TRY IT — Pull every line that holds the word "macros" from the entries.

INPUT DATA —

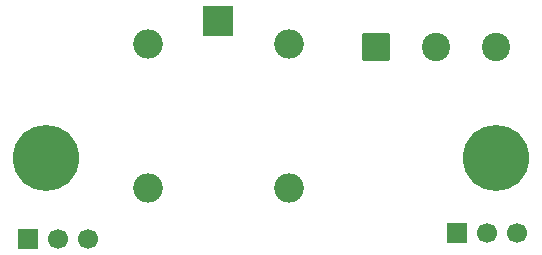
<source format=gbr>
%TF.GenerationSoftware,KiCad,Pcbnew,9.0.3*%
%TF.CreationDate,2025-10-25T21:32:03-05:00*%
%TF.ProjectId,AmmeterRelays,416d6d65-7465-4725-9265-6c6179732e6b,rev?*%
%TF.SameCoordinates,Original*%
%TF.FileFunction,Soldermask,Bot*%
%TF.FilePolarity,Negative*%
%FSLAX46Y46*%
G04 Gerber Fmt 4.6, Leading zero omitted, Abs format (unit mm)*
G04 Created by KiCad (PCBNEW 9.0.3) date 2025-10-25 21:32:03*
%MOMM*%
%LPD*%
G01*
G04 APERTURE LIST*
G04 Aperture macros list*
%AMRoundRect*
0 Rectangle with rounded corners*
0 $1 Rounding radius*
0 $2 $3 $4 $5 $6 $7 $8 $9 X,Y pos of 4 corners*
0 Add a 4 corners polygon primitive as box body*
4,1,4,$2,$3,$4,$5,$6,$7,$8,$9,$2,$3,0*
0 Add four circle primitives for the rounded corners*
1,1,$1+$1,$2,$3*
1,1,$1+$1,$4,$5*
1,1,$1+$1,$6,$7*
1,1,$1+$1,$8,$9*
0 Add four rect primitives between the rounded corners*
20,1,$1+$1,$2,$3,$4,$5,0*
20,1,$1+$1,$4,$5,$6,$7,0*
20,1,$1+$1,$6,$7,$8,$9,0*
20,1,$1+$1,$8,$9,$2,$3,0*%
G04 Aperture macros list end*
%ADD10C,3.600000*%
%ADD11C,5.600000*%
%ADD12C,1.700000*%
%ADD13R,1.700000X1.700000*%
%ADD14R,2.500000X2.500000*%
%ADD15O,2.500000X2.500000*%
%ADD16RoundRect,0.250001X-0.949999X-0.949999X0.949999X-0.949999X0.949999X0.949999X-0.949999X0.949999X0*%
%ADD17C,2.400000*%
G04 APERTURE END LIST*
D10*
%TO.C,H2*%
X57658000Y-45212000D03*
D11*
X57658000Y-45212000D03*
%TD*%
D10*
%TO.C,H1*%
X19558000Y-45212000D03*
D11*
X19558000Y-45212000D03*
%TD*%
D12*
%TO.C,J3*%
X59436000Y-51562000D03*
X56896000Y-51562000D03*
D13*
X54356000Y-51562000D03*
%TD*%
D12*
%TO.C,J2*%
X23114000Y-52070000D03*
X20574000Y-52070000D03*
D13*
X18034000Y-52070000D03*
%TD*%
D14*
%TO.C,K1*%
X34154000Y-33597000D03*
D15*
X28154000Y-35597000D03*
X28154000Y-47797000D03*
X40154000Y-47797000D03*
X40154000Y-35597000D03*
%TD*%
D16*
%TO.C,J1*%
X47498000Y-35814000D03*
D17*
X52578000Y-35814000D03*
X57658000Y-35814000D03*
%TD*%
M02*

</source>
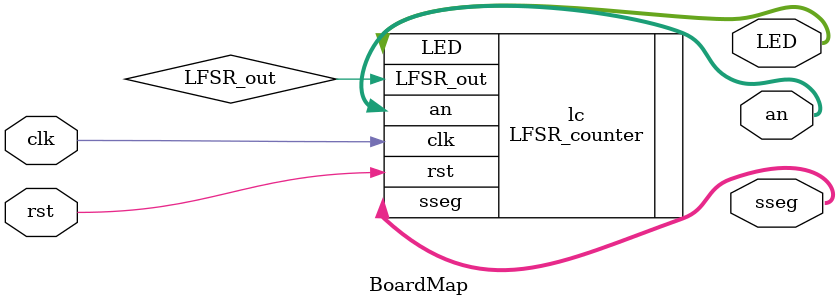
<source format=v>
`timescale 1ns / 1ps

module BoardMap(
    input clk,
    input rst,
    output [3:0] an,
    output [7:0] sseg,
    output [15:0] LED
    );
    
    
    LFSR_counter lc(.clk(clk), .rst(rst), .an(an), .sseg(sseg), .LFSR_out(LFSR_out), .LED(LED));
    
    
endmodule

</source>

RESPONSE —
G04 Aperture macros list*
G04 Aperture macros list end*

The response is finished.